TO DO:
Please reproduce all of the data below exactly, leaving each picture out.

PROVIDED DATA:
□ □ □ □ □ □ □

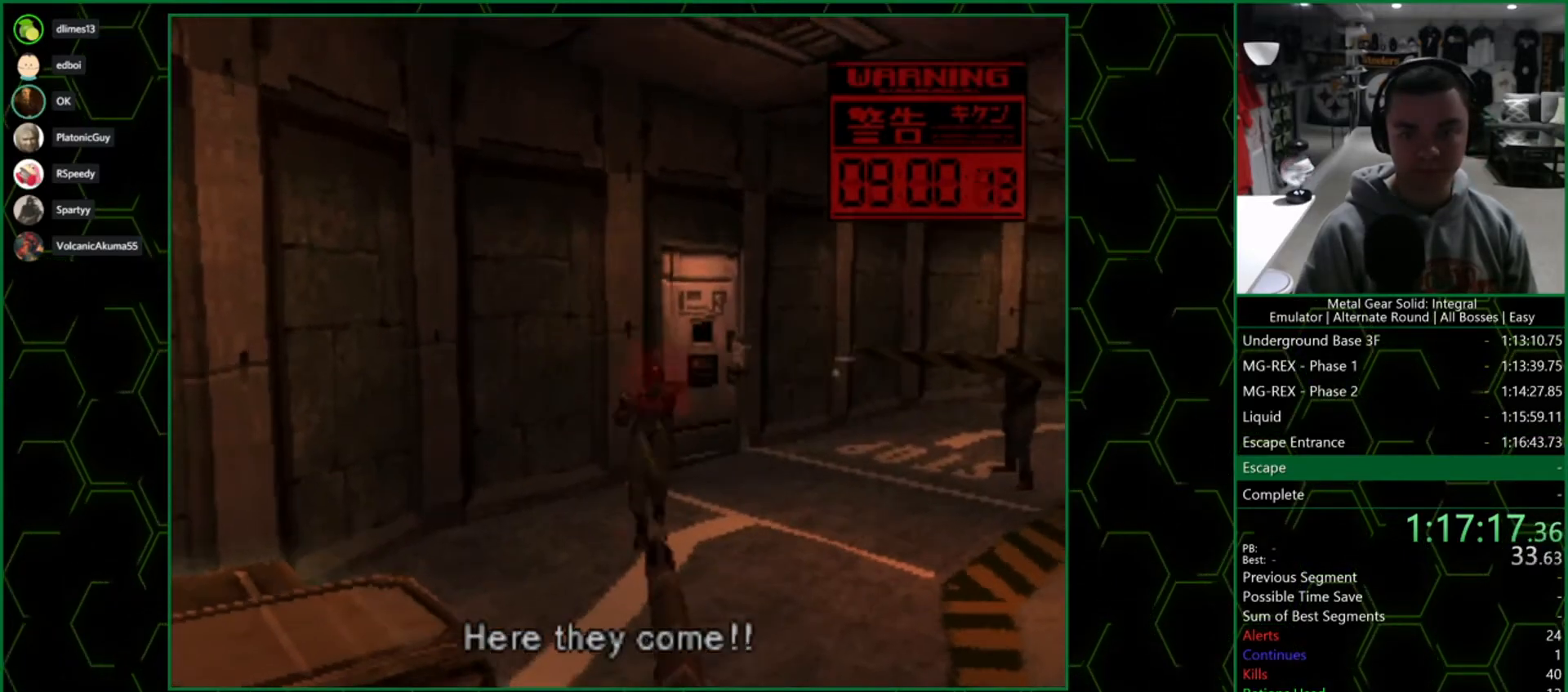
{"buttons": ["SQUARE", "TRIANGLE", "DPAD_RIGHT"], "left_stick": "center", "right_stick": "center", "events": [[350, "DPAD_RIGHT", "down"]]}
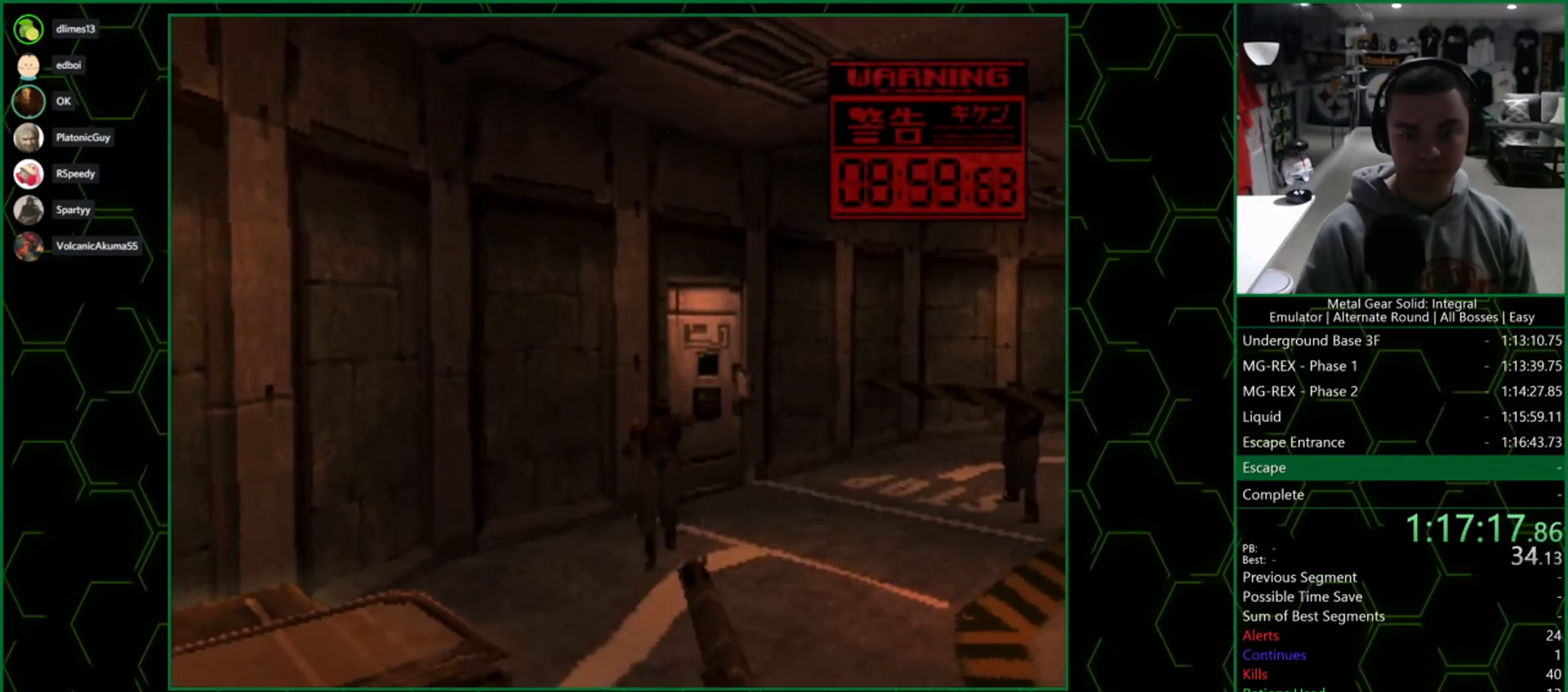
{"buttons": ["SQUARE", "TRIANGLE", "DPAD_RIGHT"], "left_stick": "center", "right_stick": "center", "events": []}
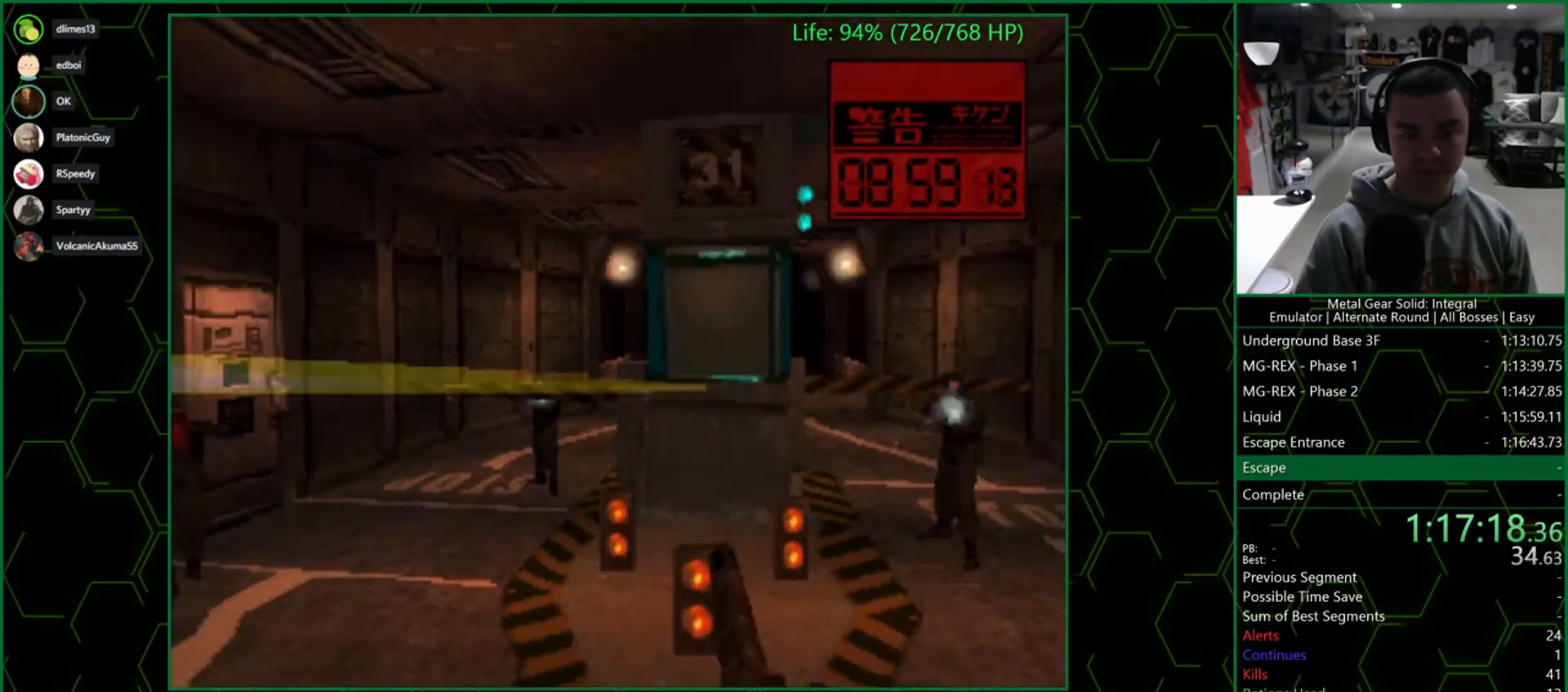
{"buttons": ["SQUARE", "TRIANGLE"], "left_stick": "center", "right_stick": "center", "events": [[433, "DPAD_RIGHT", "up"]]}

□ □ □ □ □ □ □

REPLY TO THE TASK:
{"buttons": ["SQUARE", "TRIANGLE", "DPAD_RIGHT"], "left_stick": "center", "right_stick": "center", "events": [[350, "DPAD_RIGHT", "down"]]}
{"buttons": ["SQUARE", "TRIANGLE", "DPAD_RIGHT"], "left_stick": "center", "right_stick": "center", "events": []}
{"buttons": ["SQUARE", "TRIANGLE"], "left_stick": "center", "right_stick": "center", "events": [[433, "DPAD_RIGHT", "up"]]}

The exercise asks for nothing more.